Les résultats ne sont pas à l'abri de toute critique, c'est une évidence. Mais la fragile petite espèce humaine, remarquablement médiocre dans ses performances purement animales pour assurer sa survie, grâce à son cerveau unique est plus nombreuse sur la terre qu'elle n'a jamais pu l'être. La performance est remarquable et montre ce qui ressemble à une évolution d'ensemble. Non sans drames, ni soubressauts, ni prises de risque aux conséquences de mieux en mieux connues sur la biosphère.
La difficulté est de percevoir la direction d'ensemble de notre culture devenue pour la première fois, et sans recul possible, mondiale.

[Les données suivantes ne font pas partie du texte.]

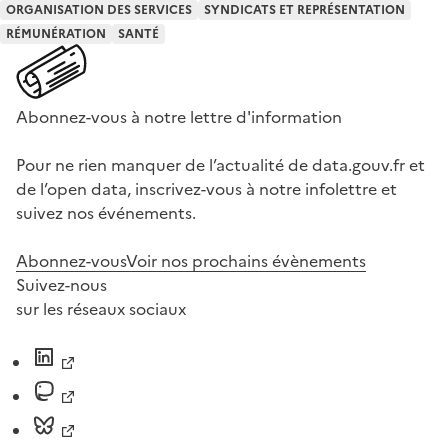
ORGANISATION DES SERVICES
SYNDICATS ET REPRÉSENTATION
RÉMUNÉRATION
SANTÉ
Abonnez-vous à notre lettre d'information
Pour ne rien manquer de l’actualité de data.gouv.fr et
de l’open data, inscrivez-vous à notre infolettre et
suivez nos événements.
Abonnez-vous
Voir nos prochains évènements
Suivez-nous
sur les réseaux sociaux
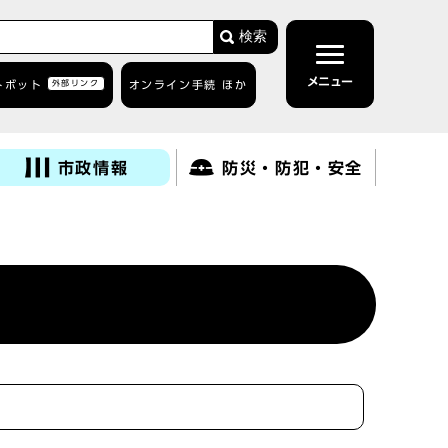
検索
メニュー
トボット
外部リンク
オンライン手続 ほか
市政情報
防災・防犯・安全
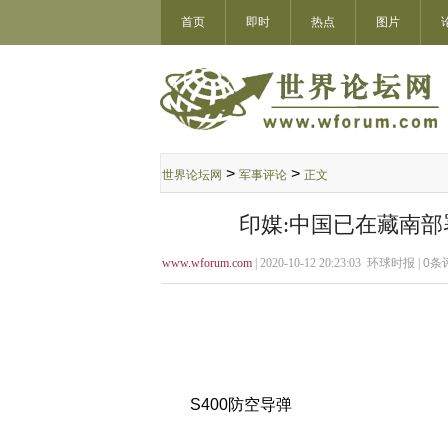
首页
即时
热点
图片
>
>
世界论坛网
军事评论
正文
印媒:中国已在藏南部
www.wforum.com
| 2020-10-12 20:23:03 环球时报 |
0
条评
S400防空导弹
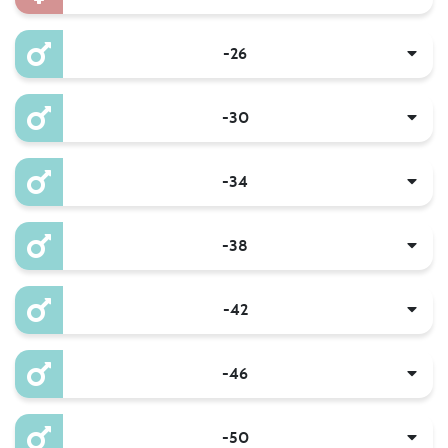
-26
-30
-34
-38
-42
-46
-50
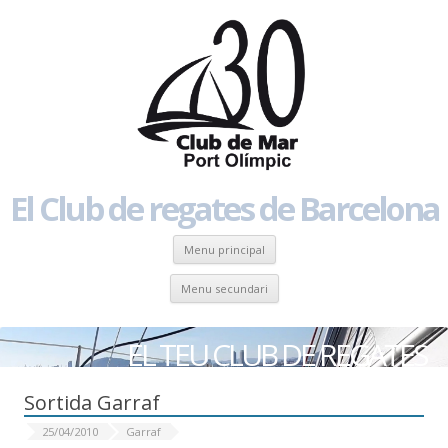
El Club de regates de Barcelona
Skip to content
Menu principal
Skip to content
Menu secundari
EL TEU CLUB DE REGATES
Sortida Garraf
25/04/2010
Garraf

Coup de chapeau à nos techniques et à l'inventivité sans borne de leurs utilisateurs. Cela prend parfois la forme un peu caricaturale des seuls échanges économiques, cette « mondialisation »? Peu importe, le mouvement ne peut pas plus s'arrêter que la fabrication des protéines par l'ADN.
Quel plaisir de vivre, simplement de vivre sa vie d'homme ordinaire, ce serait si nous apprenions à ne plus nous prendre les pieds dans le tapis des détails qui ne nous semblent pas aller dans notre seul bon sens personnel ?
Quel type d'intelligence ce pourrait bien être que cet optimisme systématique parce que systémique et non centré sur son précieux petit nombril personnel. L'optimisme ? La culture du meilleur, y compris en fouillant à fond et sans dégout les choses les pires que prophétisent les pessimistes.
Vous avez dit la peur de passer pour un esprit naïf incapable de voir la réalité en face. Et alors?